_Brano scelto_.
▼

Ne consegue che sul primo motivo di diniego, costituito dal parere negativo della Questura di Modena recepito dalla Prefettura di Modena, non è stata proposta alcuna specifica censura, neppure nella forma dei motivi aggiunti a seguito del deposito dei documenti istruttori, quando era ormai palese la ragione per la quale era stata respinta la domanda di concessione della cittadinanza: il ricorrente si è limitato a contestare con memoria non notificata, e dunque non nelle forme di rito, quanto ritenuto dalla Prefettura di Modena in merito al suo contatto con gruppi dell’integralismo islamico.

Pertanto, sebbene sia corretto quanto rappresentato dal ricorrente con riferimento al secondo motivo posto a base del provvedimento impugnato (e cioè la denuncia per interruzione di pubblico servizio), in quanto l’Amministrazione avrebbe dovuto verificare l’esito della denuncia penale prima di prenderla in considerazione come elemento ostativo alla concessione della cittadinanza italiana, nondimeno resta incontestato il motivo fondamentale sul quale si basa il provvedimento di diniego: il cittadino straniero non avrebbe dimostrato un sufficiente livello di integrazione nell’ambiente nazionale in considerazione dei suoi contatti con ambienti dell’estremismo islamico, e dunque non vi sarebbe da parte dello Stato italiano alcun interesse ad attribuirgli la cittadinanza italiana.

▲

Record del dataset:
▼

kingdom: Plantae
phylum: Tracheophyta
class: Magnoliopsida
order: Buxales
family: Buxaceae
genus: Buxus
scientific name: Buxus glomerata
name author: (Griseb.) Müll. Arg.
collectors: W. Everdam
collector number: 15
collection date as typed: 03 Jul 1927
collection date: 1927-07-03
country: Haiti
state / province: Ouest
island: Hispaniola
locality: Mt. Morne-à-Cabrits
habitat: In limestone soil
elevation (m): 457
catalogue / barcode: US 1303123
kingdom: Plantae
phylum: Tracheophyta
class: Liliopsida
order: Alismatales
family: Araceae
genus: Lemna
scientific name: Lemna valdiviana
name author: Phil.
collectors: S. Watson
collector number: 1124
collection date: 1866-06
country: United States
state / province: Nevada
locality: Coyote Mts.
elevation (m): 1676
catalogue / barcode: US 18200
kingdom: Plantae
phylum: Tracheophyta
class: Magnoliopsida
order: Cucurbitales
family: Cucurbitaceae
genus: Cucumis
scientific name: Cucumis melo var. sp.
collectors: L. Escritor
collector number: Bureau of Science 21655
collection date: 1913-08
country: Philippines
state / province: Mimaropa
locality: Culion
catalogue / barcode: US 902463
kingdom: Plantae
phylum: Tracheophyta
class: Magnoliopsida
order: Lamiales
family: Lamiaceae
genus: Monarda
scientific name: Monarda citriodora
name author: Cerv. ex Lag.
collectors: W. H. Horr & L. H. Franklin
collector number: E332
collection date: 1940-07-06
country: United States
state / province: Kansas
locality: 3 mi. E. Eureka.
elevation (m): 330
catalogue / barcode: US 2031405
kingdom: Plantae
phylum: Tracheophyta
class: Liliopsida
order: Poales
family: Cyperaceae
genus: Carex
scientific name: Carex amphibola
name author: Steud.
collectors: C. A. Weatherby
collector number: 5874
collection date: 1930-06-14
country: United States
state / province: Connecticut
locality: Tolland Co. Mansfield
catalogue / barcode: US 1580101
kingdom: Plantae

▲

_Esercizio scritto A_. Trascrivi parola per parola il passo del brano sul diniego della cittadinanza che va da "Ne consegue che" fino a "gruppi dell’integralismo islamico.".
_Esercizio scritto B_. Estrai senza alcuna modifica le righe dei record dalla prima fino a quella che contiene "collection date as typed: 03 Jul 1927", inclusa.

_Soluzione A_.
Ne consegue che sul primo motivo di diniego, costituito dal parere negativo della Questura di Modena recepito dalla Prefettura di Modena, non è stata proposta alcuna specifica censura, neppure nella forma dei motivi aggiunti a seguito del deposito dei documenti istruttori, quando era ormai palese la ragione per la quale era stata respinta la domanda di concessione della cittadinanza: il ricorrente si è limitato a contestare con memoria non notificata, e dunque non nelle forme di rito, quanto ritenuto dalla Prefettura di Modena in merito al suo contatto con gruppi dell’integralismo islamico.

_Soluzione B_.
kingdom: Plantae
phylum: Tracheophyta
class: Magnoliopsida
order: Buxales
family: Buxaceae
genus: Buxus
scientific name: Buxus glomerata
name author: (Griseb.) Müll. Arg.
collectors: W. Everdam
collector number: 15
collection date as typed: 03 Jul 1927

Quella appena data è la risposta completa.